Pada prinsipnya, cara identifikasi trend sangat tergantung pada type trader apa anda: Technicalist atau fundamentalist. Berapa lama anda biasa meng-hold satu posisi: apakah anda termasuk swinger, day trader atau scalper? Bagi trader yang mengandalkan analisis teknikal, trend biasanya diidentifikasi berdasarkan indicator. Ada banyak indicator yang biasa digunakan untuk mengidentifikasi trend, antara lain yang mudah dan banyak digunakan adalah Parabolic SAR dan "keluarga" Moving Average. Bahasan tentang bagaimana menggunakan dan membaca indikator ini sudah pernah saya bahas dalam artikel-artikel saya sebelumnya.

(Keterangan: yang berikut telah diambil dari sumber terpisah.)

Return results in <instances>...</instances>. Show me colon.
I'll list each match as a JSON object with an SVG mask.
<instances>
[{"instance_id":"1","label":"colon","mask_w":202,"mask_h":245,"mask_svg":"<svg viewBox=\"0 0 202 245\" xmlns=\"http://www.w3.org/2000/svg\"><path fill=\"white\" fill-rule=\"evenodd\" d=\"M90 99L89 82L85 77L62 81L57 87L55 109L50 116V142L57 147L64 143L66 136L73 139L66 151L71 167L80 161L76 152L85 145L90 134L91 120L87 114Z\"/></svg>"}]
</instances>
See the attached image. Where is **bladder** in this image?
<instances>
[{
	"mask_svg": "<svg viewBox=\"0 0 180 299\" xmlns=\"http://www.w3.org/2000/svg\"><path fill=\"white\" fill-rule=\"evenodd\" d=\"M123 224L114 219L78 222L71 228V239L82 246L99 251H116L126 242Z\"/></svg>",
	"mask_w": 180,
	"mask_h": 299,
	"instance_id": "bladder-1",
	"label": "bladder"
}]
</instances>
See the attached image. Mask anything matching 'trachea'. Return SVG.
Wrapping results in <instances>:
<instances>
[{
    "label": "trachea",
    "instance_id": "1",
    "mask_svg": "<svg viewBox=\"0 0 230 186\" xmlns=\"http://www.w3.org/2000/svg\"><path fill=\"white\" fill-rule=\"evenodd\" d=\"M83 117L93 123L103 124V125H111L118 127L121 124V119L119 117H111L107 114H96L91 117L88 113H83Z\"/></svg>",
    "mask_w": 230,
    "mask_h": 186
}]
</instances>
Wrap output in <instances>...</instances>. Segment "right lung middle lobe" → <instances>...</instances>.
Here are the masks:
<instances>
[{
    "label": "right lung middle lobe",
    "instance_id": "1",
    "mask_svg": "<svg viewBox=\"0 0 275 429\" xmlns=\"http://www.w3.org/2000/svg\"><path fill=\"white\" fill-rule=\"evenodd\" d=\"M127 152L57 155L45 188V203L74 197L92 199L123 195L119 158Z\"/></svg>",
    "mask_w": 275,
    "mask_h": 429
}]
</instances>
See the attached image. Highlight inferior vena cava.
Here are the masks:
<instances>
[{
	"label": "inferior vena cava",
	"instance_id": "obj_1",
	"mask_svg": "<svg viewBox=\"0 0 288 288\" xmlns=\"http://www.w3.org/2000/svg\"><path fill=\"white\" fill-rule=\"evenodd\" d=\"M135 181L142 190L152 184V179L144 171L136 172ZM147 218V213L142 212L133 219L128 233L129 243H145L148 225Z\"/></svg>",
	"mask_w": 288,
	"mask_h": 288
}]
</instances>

Kemudian tentang berapa lama anda akan meng-hold satu posisi, hal ini berkaitan erat dengan time frame yang akan anda jadikan patokan dalam ber-trading. Berbeda time frame, bisa jadi berbeda trend yang sedang terjadi. Bisa jadi meskipun trend jangka pendek saat ini sedang turun, kalau trend jangka panjang masih cenderung naik, dan jika anda berencana untuk meng-hold posisi dalam jangka panjang, tentunya sebaiknya anda mengambil posisi Buy.

Trader swinger atau yang cenderung bermain longterm biasanya akan memilih time frame 4H keatas, sedangkan trader yang cenderung scalper atau biasa menghold posisi untuk jangka pendek, biasanya akan memilih time frame di bawah 30menit.

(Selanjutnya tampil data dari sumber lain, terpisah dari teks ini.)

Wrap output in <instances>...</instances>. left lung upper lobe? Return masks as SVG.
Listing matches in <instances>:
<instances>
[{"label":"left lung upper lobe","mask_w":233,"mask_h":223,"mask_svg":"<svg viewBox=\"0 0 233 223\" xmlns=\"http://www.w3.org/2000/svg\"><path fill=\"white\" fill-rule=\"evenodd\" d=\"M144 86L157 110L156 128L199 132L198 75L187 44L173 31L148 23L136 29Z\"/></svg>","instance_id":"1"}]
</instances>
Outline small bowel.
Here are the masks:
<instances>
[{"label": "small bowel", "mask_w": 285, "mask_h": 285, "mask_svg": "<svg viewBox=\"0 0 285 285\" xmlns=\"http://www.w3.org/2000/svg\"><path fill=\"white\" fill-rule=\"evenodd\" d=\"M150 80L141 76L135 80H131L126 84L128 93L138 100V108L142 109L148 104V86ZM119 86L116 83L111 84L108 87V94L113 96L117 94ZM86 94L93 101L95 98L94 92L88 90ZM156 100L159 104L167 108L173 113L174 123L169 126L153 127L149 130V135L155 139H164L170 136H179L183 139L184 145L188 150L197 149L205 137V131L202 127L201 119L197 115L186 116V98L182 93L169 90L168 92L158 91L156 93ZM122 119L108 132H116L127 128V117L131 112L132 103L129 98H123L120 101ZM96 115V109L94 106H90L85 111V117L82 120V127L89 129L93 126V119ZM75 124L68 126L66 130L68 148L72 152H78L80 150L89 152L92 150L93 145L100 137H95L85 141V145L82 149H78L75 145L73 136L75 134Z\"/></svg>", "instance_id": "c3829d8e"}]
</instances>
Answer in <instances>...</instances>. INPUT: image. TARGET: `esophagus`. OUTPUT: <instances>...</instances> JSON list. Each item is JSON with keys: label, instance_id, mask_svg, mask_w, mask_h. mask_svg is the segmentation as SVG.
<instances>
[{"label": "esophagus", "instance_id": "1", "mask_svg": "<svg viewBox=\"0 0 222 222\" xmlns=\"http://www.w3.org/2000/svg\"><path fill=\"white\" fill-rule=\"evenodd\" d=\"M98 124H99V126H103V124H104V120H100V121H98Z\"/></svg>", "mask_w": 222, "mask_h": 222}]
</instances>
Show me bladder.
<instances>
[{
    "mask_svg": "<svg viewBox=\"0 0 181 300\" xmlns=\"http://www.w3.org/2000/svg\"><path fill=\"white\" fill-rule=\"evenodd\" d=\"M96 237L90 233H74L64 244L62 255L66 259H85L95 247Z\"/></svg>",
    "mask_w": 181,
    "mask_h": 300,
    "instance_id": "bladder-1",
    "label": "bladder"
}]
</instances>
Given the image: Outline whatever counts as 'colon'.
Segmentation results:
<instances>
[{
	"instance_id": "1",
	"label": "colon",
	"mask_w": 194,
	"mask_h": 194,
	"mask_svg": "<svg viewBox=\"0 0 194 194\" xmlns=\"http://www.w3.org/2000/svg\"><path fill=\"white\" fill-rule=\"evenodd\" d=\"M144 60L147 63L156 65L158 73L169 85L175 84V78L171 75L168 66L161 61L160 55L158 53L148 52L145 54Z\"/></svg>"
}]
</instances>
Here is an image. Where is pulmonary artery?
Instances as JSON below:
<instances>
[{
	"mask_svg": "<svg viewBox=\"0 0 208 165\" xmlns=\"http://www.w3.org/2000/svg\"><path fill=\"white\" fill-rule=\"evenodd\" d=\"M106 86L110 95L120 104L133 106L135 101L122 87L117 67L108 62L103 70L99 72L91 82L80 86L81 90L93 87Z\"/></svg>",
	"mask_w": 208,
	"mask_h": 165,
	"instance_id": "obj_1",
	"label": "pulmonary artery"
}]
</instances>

Ok, sekarang, bagaimana dengan trader yang cenderung fundamentalist? Berbeda dengan technicalist yang mengandalkan indikator, trader fundamentalist cenderung mengandalkan news dalam ber-trading. Jadi mereka memprediksi trend dengan memantau perkembangan berita-berita yang berhubungan dengan negara yang mata uangnya mereka trade-kan.

Secara mendasar: berita buruk berarti matauang negara tersebut akan cenderung turun.

Sebaliknya, berita baik berarti mata uang negara tersebut akan cenderung naik. Untuk menghadapi news jang memiliki high impact dan jangka pendek, mereka biasanya membaca arah market dengan membandingkan antara data forecast dan actual yang sehubungan dengan news tersebut. Hmm… sampai di sini anda mungkin bertanya-tanya adakah alternatif yang lain untuk mengidentifikasi trend? Atau barangkali anda males mengamati indikator untuk menjadi technicalist dan juga males mengikuti news untuk jadi fundamentalist?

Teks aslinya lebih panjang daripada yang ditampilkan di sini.